■ **Task objective**:
Reproduce each of the lines below word for word, leaving out the pictures.
___ Dataset entries ___
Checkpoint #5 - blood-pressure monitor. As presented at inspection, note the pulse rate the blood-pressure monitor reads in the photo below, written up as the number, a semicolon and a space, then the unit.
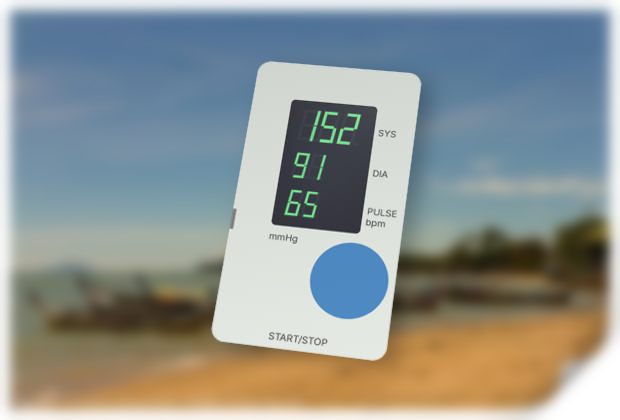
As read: 65; bpm
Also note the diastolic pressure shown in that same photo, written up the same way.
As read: 91; mmHg
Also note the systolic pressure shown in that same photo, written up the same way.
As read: 152; mmHg
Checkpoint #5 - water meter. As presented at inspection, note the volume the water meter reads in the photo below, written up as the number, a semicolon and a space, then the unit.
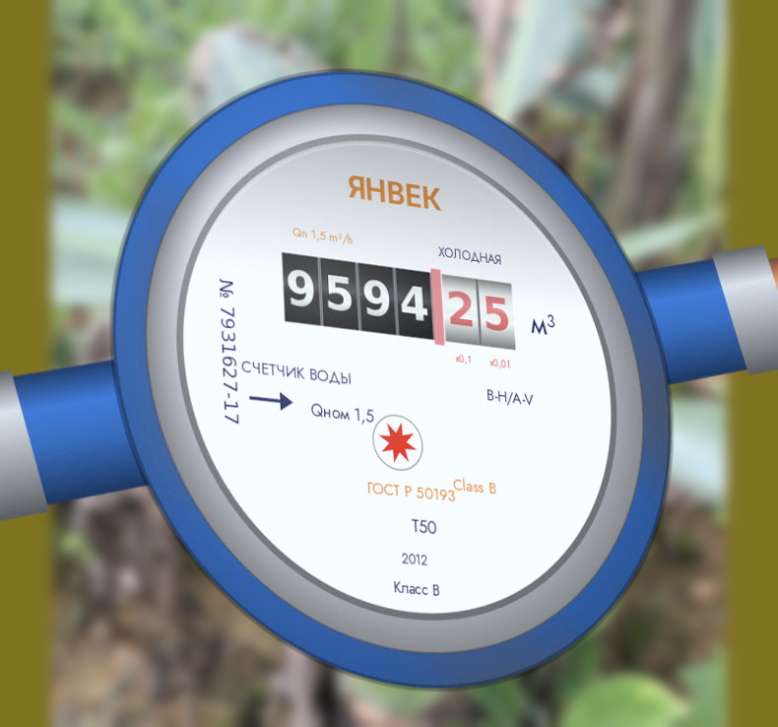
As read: 9594.25; m³
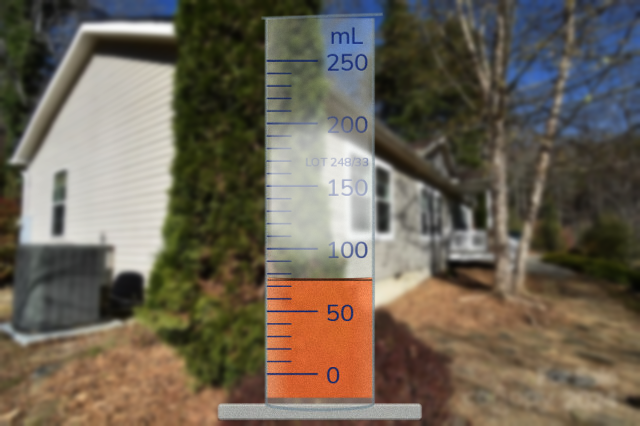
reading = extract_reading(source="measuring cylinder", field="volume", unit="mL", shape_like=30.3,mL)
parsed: 75,mL
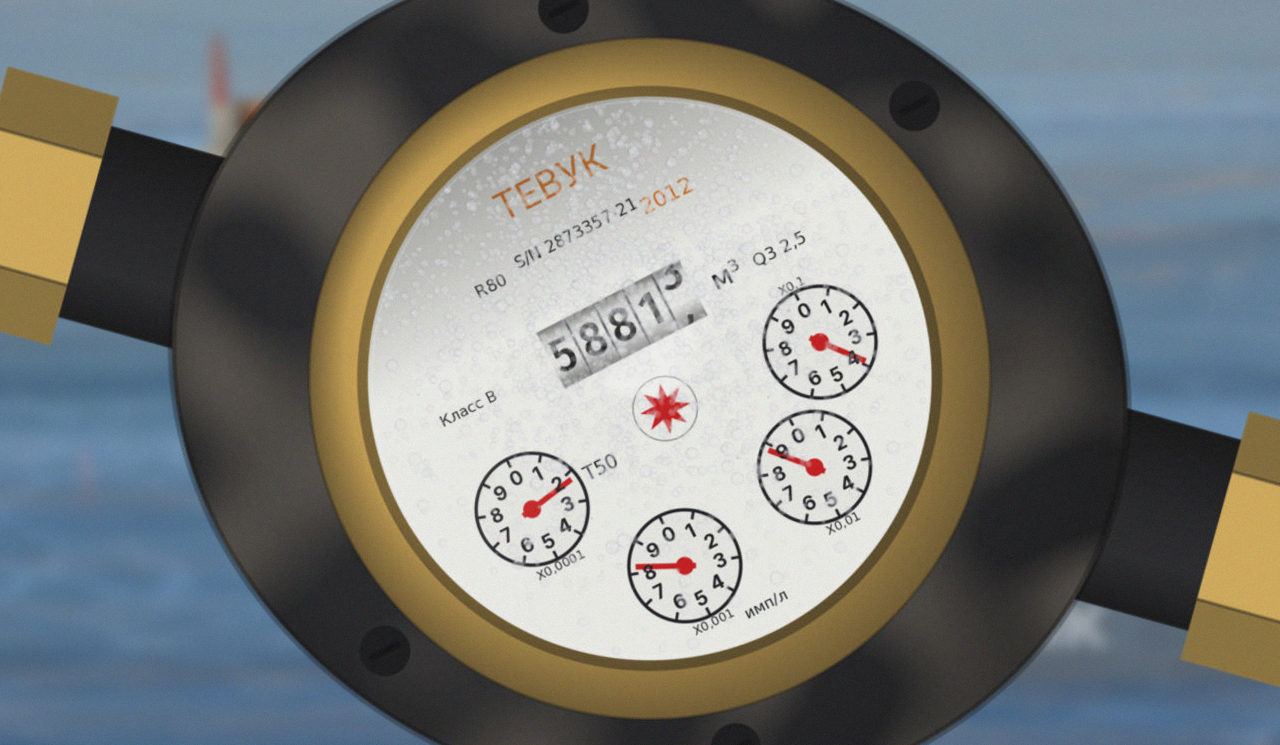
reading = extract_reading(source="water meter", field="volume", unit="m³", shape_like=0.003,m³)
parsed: 58813.3882,m³
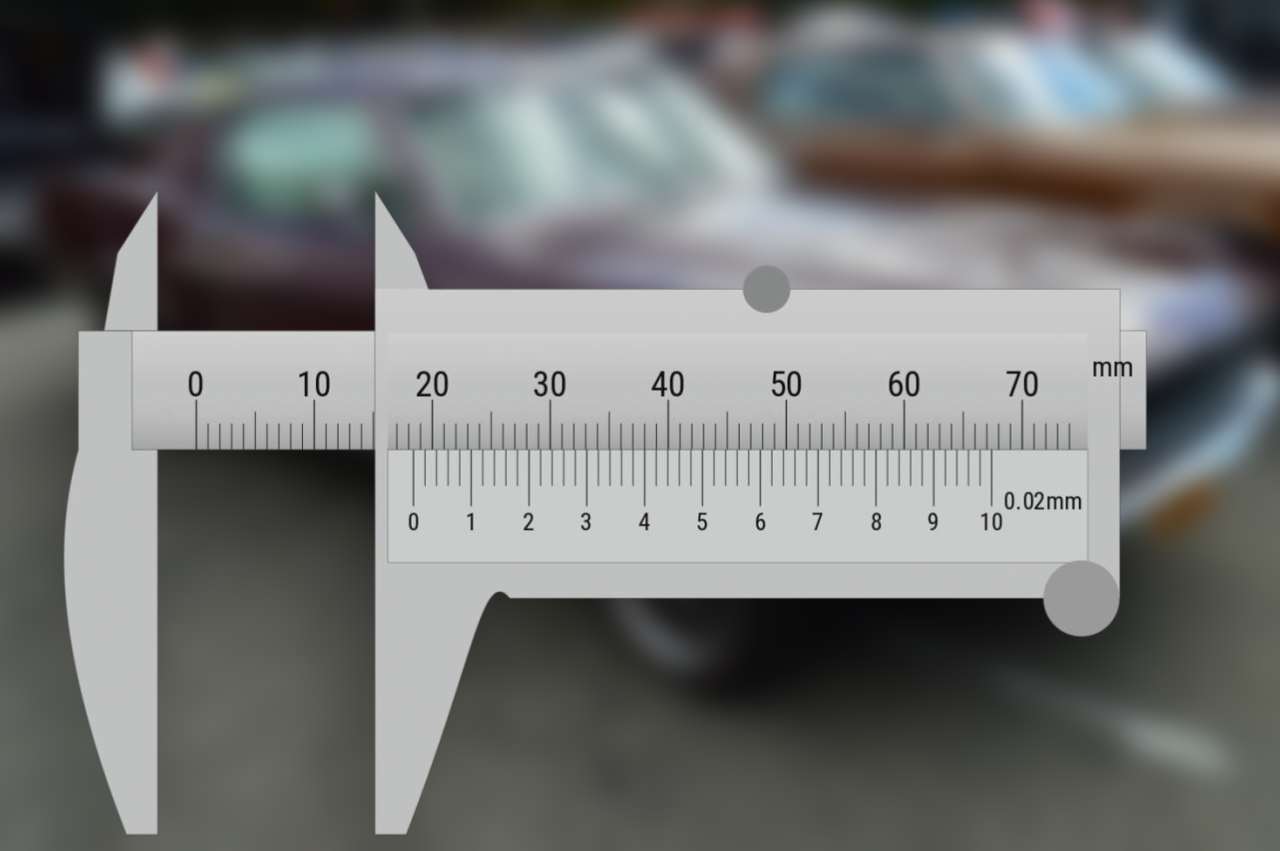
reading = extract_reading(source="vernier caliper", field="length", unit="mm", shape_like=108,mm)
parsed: 18.4,mm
___
■ **Answer for this exercise**:
Checkpoint #5 - blood-pressure monitor. As presented at inspection, note the pulse rate the blood-pressure monitor reads in the photo below, written up as the number, a semicolon and a space, then the unit.
As read: 65; bpm
Also note the diastolic pressure shown in that same photo, written up the same way.
As read: 91; mmHg
Also note the systolic pressure shown in that same photo, written up the same way.
As read: 152; mmHg
Checkpoint #5 - water meter. As presented at inspection, note the volume the water meter reads in the photo below, written up as the number, a semicolon and a space, then the unit.
As read: 9594.25; m³
reading = extract_reading(source="measuring cylinder", field="volume", unit="mL", shape_like=30.3,mL)
parsed: 75,mL
reading = extract_reading(source="water meter", field="volume", unit="m³", shape_like=0.003,m³)
parsed: 58813.3882,m³
reading = extract_reading(source="vernier caliper", field="length", unit="mm", shape_like=108,mm)
parsed: 18.4,mm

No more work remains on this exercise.